You often don't have to look far for a connection to some of the best-known Irish names. In my own case as a young journalist in the Irish Press, I remember hearing stories about a famous news editor of the paper in the late 1940s called Jack Grealish. By the time I started in the Press in 1970 he had retired but occasionally he used to visit Mulligans of Poolbeg Street in the city center, the pub next door to the newspaper building.
It was never clear whether Mulligans was a sub-office of the Irish Press or vice versa, but the pub was famous for the characters who drank there, many of them journalists and printers. A hugely entertaining book on Mulligans was published by Mercier Press a few years ago, written by one of RTE's senior editors, Declan Dunne. And in the photo section in the middle there is a striking picture of one Jack Grealish.
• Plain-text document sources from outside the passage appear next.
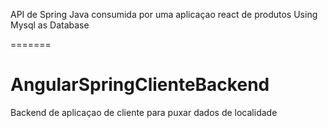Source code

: 
API de Spring Java consumida por uma
aplicaçao react  de produtos
Using Mysql as Database


=======
# AngularSpringClienteBackend
Backend de aplicaçao de cliente para puxar dados de localidade
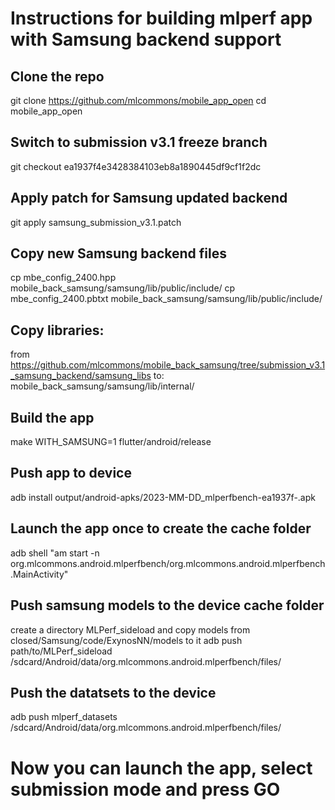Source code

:# Instructions for building mlperf app with Samsung backend support 

## Clone the repo 
git clone https://github.com/mlcommons/mobile_app_open
cd mobile_app_open

## Switch to submission v3.1 freeze branch 
git checkout ea1937f4e3428384103eb8a1890445df9cf1f2dc

## Apply patch for Samsung updated backend 
git apply samsung_submission_v3.1.patch 

## Copy new Samsung backend files 
cp mbe_config_2400.hpp mobile_back_samsung/samsung/lib/public/include/
cp mbe_config_2400.pbtxt mobile_back_samsung/samsung/lib/public/include/

## Copy libraries:
from https://github.com/mlcommons/mobile_back_samsung/tree/submission_v3.1_samsung_backend/samsung_libs 
to:
mobile_back_samsung/samsung/lib/internal/

## Build the app
make WITH_SAMSUNG=1 flutter/android/release

## Push app to device
adb install output/android-apks/2023-MM-DD_mlperfbench-ea1937f-.apk 

## Launch the app once to create the cache folder
adb shell "am start -n org.mlcommons.android.mlperfbench/org.mlcommons.android.mlperfbench.MainActivity"

## Push samsung models to the device cache folder
create a directory MLPerf_sideload and copy models from closed/Samsung/code/ExynosNN/models to it
adb push path/to/MLPerf_sideload  /sdcard/Android/data/org.mlcommons.android.mlperfbench/files/

## Push the datatsets to the device
adb push mlperf_datasets /sdcard/Android/data/org.mlcommons.android.mlperfbench/files/

# Now you can launch the app, select submission mode and press GO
As far as I can work out, that Jack Grealish (the news editor) was the grand-uncle of young Jack Grealish (the footballer). What is striking is the resemblance between them.
There is the same mischievous grin and the same swept-back hair, very much the style back in the Brylcreem days of the '40s and '50s and adopted now by young Jack with the aid of a hairband.
Jack senior, originally from Galway, was famous for being a fastidious editor and newsman and an astute reader of politics and business. He was well and diversely connected, personally knowing Eamon de Valera, the archbishop John Charles McQuaid and the writer Flann O'Brien, among many others. When John F. Kennedy visited the Irish Press during his visit to Ireland in 1947, Jack Grealish gave him the grand tour of the paper before taking him next door to Mulligans for a drink.
According to Dunne's book the pair got on very well together. Kennedy, who was then 30 years old and 14 years away from becoming president, had worked in journalism and, like Grealish, also had an interest in Irish literature and James Joyce in particular.
In fact, Grealish had a strong connection with Joyce since he was friendly with Nora Barnacle's family in Galway where he had grown up and he had worked with Nora's sister Kathleen on The Connaught Tribune at the start of his career. This direct connection with Joyce's partner must have been fascinating for Kennedy.
Later in his career, like myself, Grealish ended up at the Irish Independent, although that was long before I moved there. He was a fascinating, multi-sided individual and a perfectionist in everything he did.
There was also something of the maverick about him, which made him stand out among his peers. Just like his grandnephew.
To be fair to Irish fans, there is one way in which their dislike of the English team does make sense. That is the appalling jingoistic nonsense that English fans, the media in the U.K. and even politicians like Boris Johnson indulge in. It's way over the top and harks back to the grand old days when the sun never set on the Empire and England ruled the world.
What it leads to these days is appalling behavior by English fans like those who invaded Wembley and had running battles with security. As so often, they made a show of themselves.
Even for those of us here who have gotten over the history of our relationship with our nearest neighbor, the jingoism makes it hard to be sympathetic to England after such a painful defeat.